Memory Ordering

When a processor writes to a memory location, the value is cached to improve performance. Similarly, the processor attempts to satisfy read requests from the cache to improve performance. Furthermore, processors begin to fetch values from memory before they are requested by the application. This can happen as part of speculative execution or due to cache line issues.

CPU caches can be partitioned into banks that can be accessed in parallel. This means that memory operations can be completed out of order. To ensure that memory operations are completed in order, most processors provide memory-barrier instructions. A full memory barrier ensures that memory read and write operations that appear before the memory barrier instruction are committed to memory before any memory read and write operations that appear after the memory barrier instruction. A read memory barrier orders only the memory read operations and a write memory barrier orders only the memory write operations. These instructions also ensure that the compiler disables any optimizations that could reorder memory operations across the barriers.

Processors can support instructions for memory barriers with acquire, release, and fence semantics. These semantics describe the order in which results of an operation become available. With acquire semantics, the results of the operation are available before the results of any operation that appears after it in code. With release semantics, the results of the operation are available after the results of any operation that appears before it in code. Fence semantics combine acquire and release semantics. The results of an operation with fence semantics are available before those of any operation that appears after it in code and after those of any operation that appears before it.

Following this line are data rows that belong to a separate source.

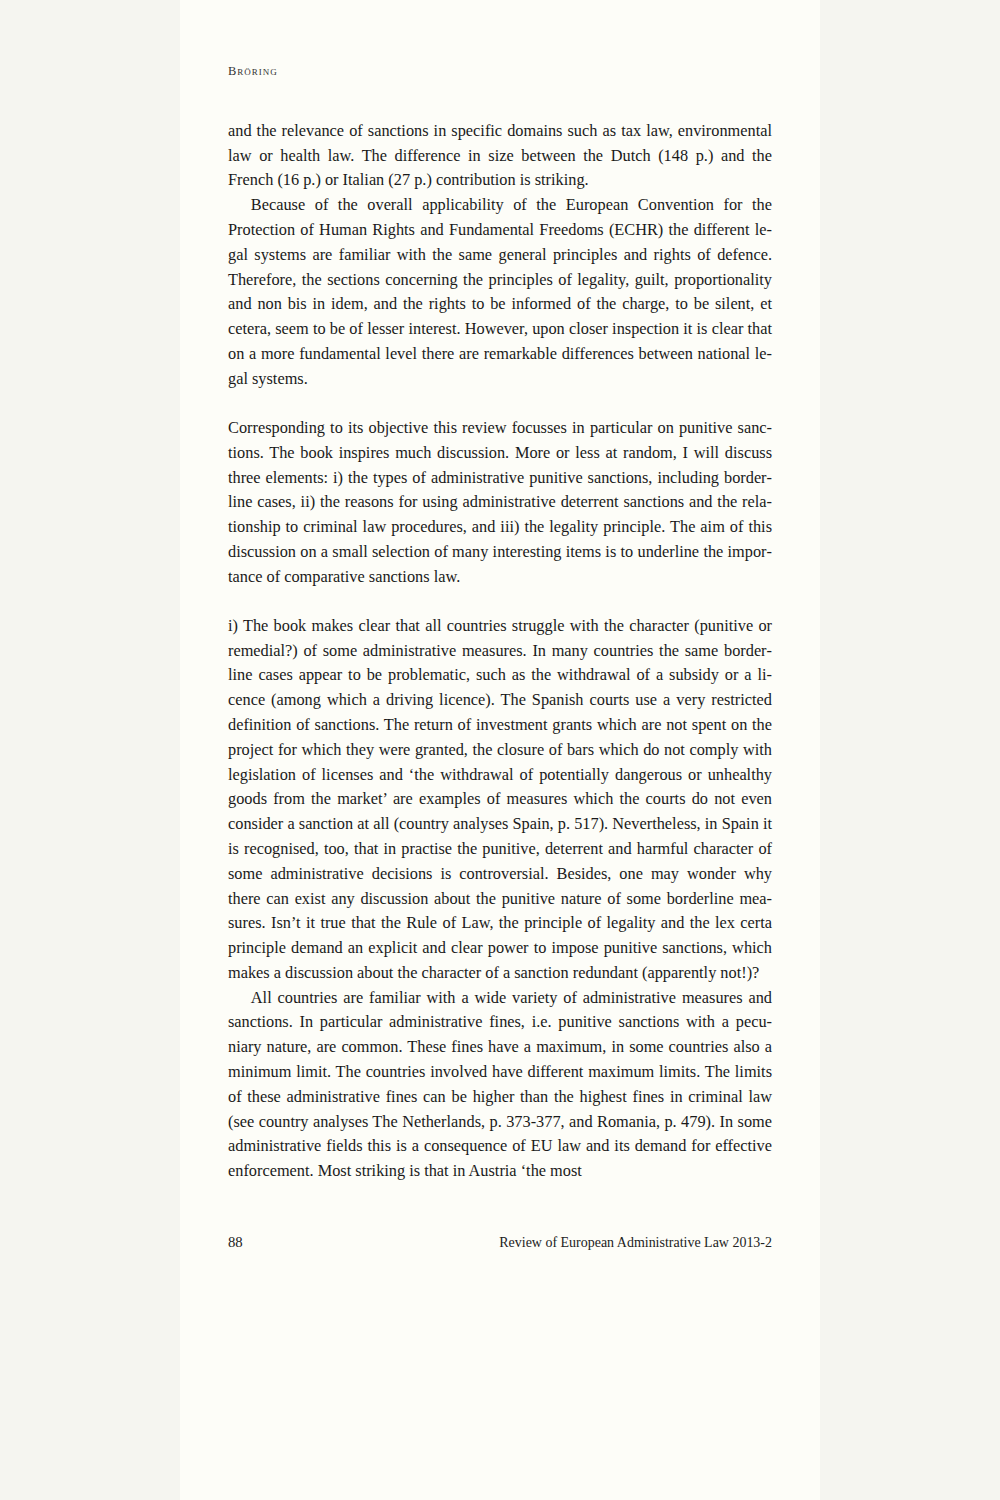Bröring
and the relevance of sanctions in specific domains such as tax law, environmental law or health law. The difference in size between the Dutch (148 p.) and the French (16 p.) or Italian (27 p.) contribution is striking.
Because of the overall applicability of the European Convention for the Protection of Human Rights and Fundamental Freedoms (ECHR) the different legal systems are familiar with the same general principles and rights of defence. Therefore, the sections concerning the principles of legality, guilt, proportionality and non bis in idem, and the rights to be informed of the charge, to be silent, et cetera, seem to be of lesser interest. However, upon closer inspection it is clear that on a more fundamental level there are remarkable differences between national legal systems.
Corresponding to its objective this review focusses in particular on punitive sanctions. The book inspires much discussion. More or less at random, I will discuss three elements: i) the types of administrative punitive sanctions, including borderline cases, ii) the reasons for using administrative deterrent sanctions and the relationship to criminal law procedures, and iii) the legality principle. The aim of this discussion on a small selection of many interesting items is to underline the importance of comparative sanctions law.
i) The book makes clear that all countries struggle with the character (punitive or remedial?) of some administrative measures. In many countries the same borderline cases appear to be problematic, such as the withdrawal of a subsidy or a licence (among which a driving licence). The Spanish courts use a very restricted definition of sanctions. The return of investment grants which are not spent on the project for which they were granted, the closure of bars which do not comply with legislation of licenses and ‘the withdrawal of potentially dangerous or unhealthy goods from the market’ are examples of measures which the courts do not even consider a sanction at all (country analyses Spain, p. 517). Nevertheless, in Spain it is recognised, too, that in practise the punitive, deterrent and harmful character of some administrative decisions is controversial. Besides, one may wonder why there can exist any discussion about the punitive nature of some borderline measures. Isn’t it true that the Rule of Law, the principle of legality and the lex certa principle demand an explicit and clear power to impose punitive sanctions, which makes a discussion about the character of a sanction redundant (apparently not!)?
All countries are familiar with a wide variety of administrative measures and sanctions. In particular administrative fines, i.e. punitive sanctions with a pecuniary nature, are common. These fines have a maximum, in some countries also a minimum limit. The countries involved have different maximum limits. The limits of these administrative fines can be higher than the highest fines in criminal law (see country analyses The Netherlands, p. 373-377, and Romania, p. 479). In some administrative fields this is a consequence of EU law and its demand for effective enforcement. Most striking is that in Austria ‘the most
88 Review of European Administrative Law 2013-2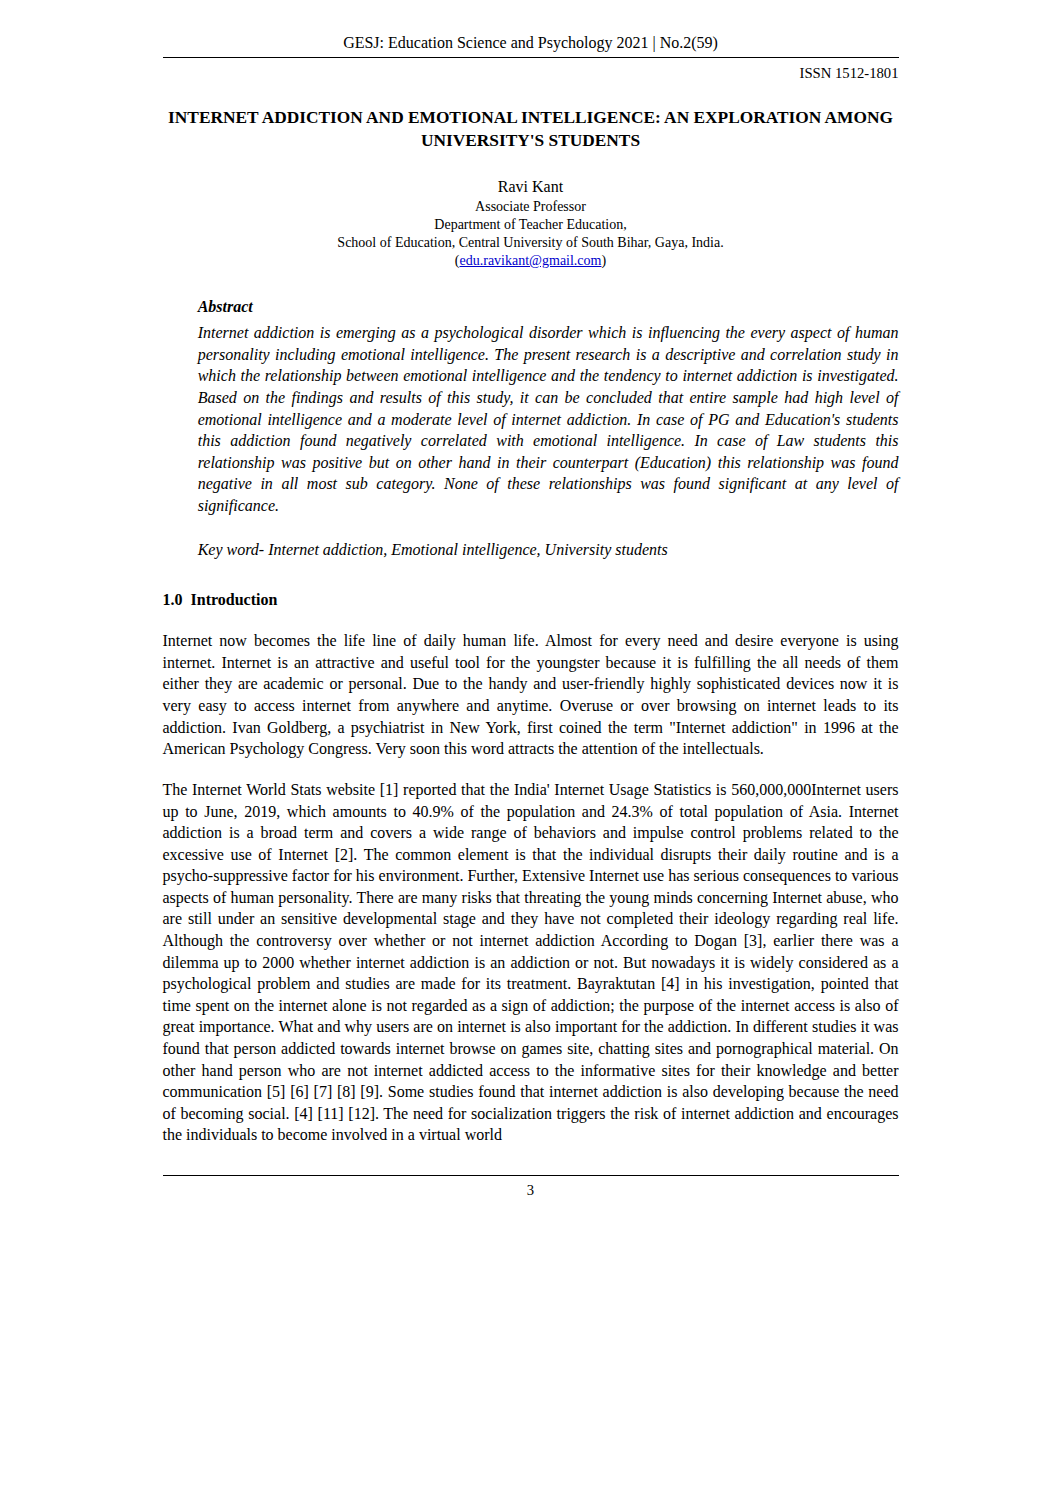GESJ: Education Science and Psychology 2021 | No.2(59)
ISSN 1512-1801
Internet Addiction and Emotional Intelligence: An Exploration Among University's Students
Ravi Kant
Associate Professor
Department of Teacher Education,
School of Education, Central University of South Bihar, Gaya, India.
(edu.ravikant@gmail.com)
Abstract
Internet addiction is emerging as a psychological disorder which is influencing the every aspect of human personality including emotional intelligence. The present research is a descriptive and correlation study in which the relationship between emotional intelligence and the tendency to internet addiction is investigated. Based on the findings and results of this study, it can be concluded that entire sample had high level of emotional intelligence and a moderate level of internet addiction. In case of PG and Education's students this addiction found negatively correlated with emotional intelligence. In case of Law students this relationship was positive but on other hand in their counterpart (Education) this relationship was found negative in all most sub category. None of these relationships was found significant at any level of significance.
Key word- Internet addiction, Emotional intelligence, University students
1.0 Introduction
Internet now becomes the life line of daily human life. Almost for every need and desire everyone is using internet. Internet is an attractive and useful tool for the youngster because it is fulfilling the all needs of them either they are academic or personal. Due to the handy and user-friendly highly sophisticated devices now it is very easy to access internet from anywhere and anytime. Overuse or over browsing on internet leads to its addiction. Ivan Goldberg, a psychiatrist in New York, first coined the term "Internet addiction" in 1996 at the American Psychology Congress. Very soon this word attracts the attention of the intellectuals.
The Internet World Stats website [1] reported that the India' Internet Usage Statistics is 560,000,000Internet users up to June, 2019, which amounts to 40.9% of the population and 24.3% of total population of Asia. Internet addiction is a broad term and covers a wide range of behaviors and impulse control problems related to the excessive use of Internet [2]. The common element is that the individual disrupts their daily routine and is a psycho-suppressive factor for his environment. Further, Extensive Internet use has serious consequences to various aspects of human personality. There are many risks that threating the young minds concerning Internet abuse, who are still under an sensitive developmental stage and they have not completed their ideology regarding real life. Although the controversy over whether or not internet addiction According to Dogan [3], earlier there was a dilemma up to 2000 whether internet addiction is an addiction or not. But nowadays it is widely considered as a psychological problem and studies are made for its treatment. Bayraktutan [4] in his investigation, pointed that time spent on the internet alone is not regarded as a sign of addiction; the purpose of the internet access is also of great importance. What and why users are on internet is also important for the addiction. In different studies it was found that person addicted towards internet browse on games site, chatting sites and pornographical material. On other hand person who are not internet addicted access to the informative sites for their knowledge and better communication [5] [6] [7] [8] [9]. Some studies found that internet addiction is also developing because the need of becoming social. [4] [11] [12]. The need for socialization triggers the risk of internet addiction and encourages the individuals to become involved in a virtual world
3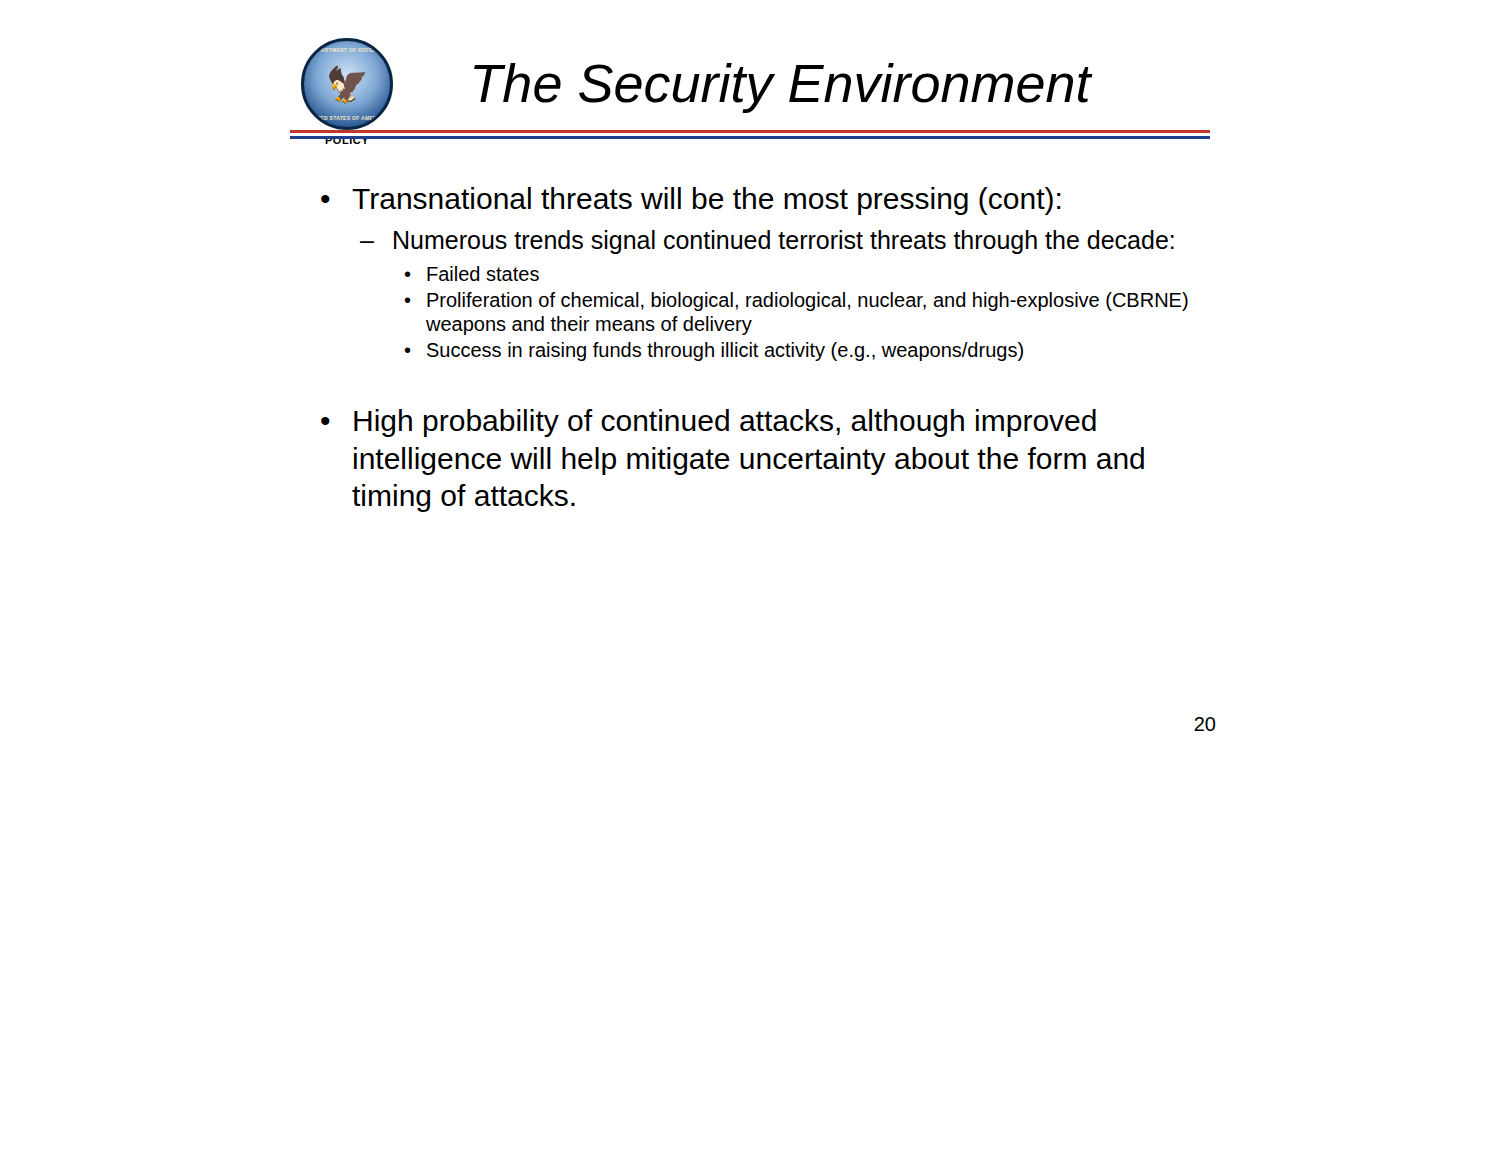🦅
POLICY
The Security Environment
Transnational threats will be the most pressing (cont):
Numerous trends signal continued terrorist threats through the decade:
Failed states
Proliferation of chemical, biological, radiological, nuclear, and high-explosive (CBRNE) weapons and their means of delivery
Success in raising funds through illicit activity (e.g., weapons/drugs)
High probability of continued attacks, although improved intelligence will help mitigate uncertainty about the form and timing of attacks.
20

On x86 and x64 processors that support SSE2, the instructions are mfence (memory fence), lfence (load fence), and sfence (store fence). On ARM processors, the instrutions are dmb and dsb. For more information, see the documentation for the processor.

The following synchronization functions use the appropriate barriers to ensure memory ordering:

Functions that enter or leave critical sections
Functions that acquire or release SRW locks
One-time initialization begin and completion
EnterSynchronizationBarrier function
Functions that signal synchronization objects
Wait functions
Interlocked functions (except functions with NoFence suffix, or intrinsics with _nf suffix)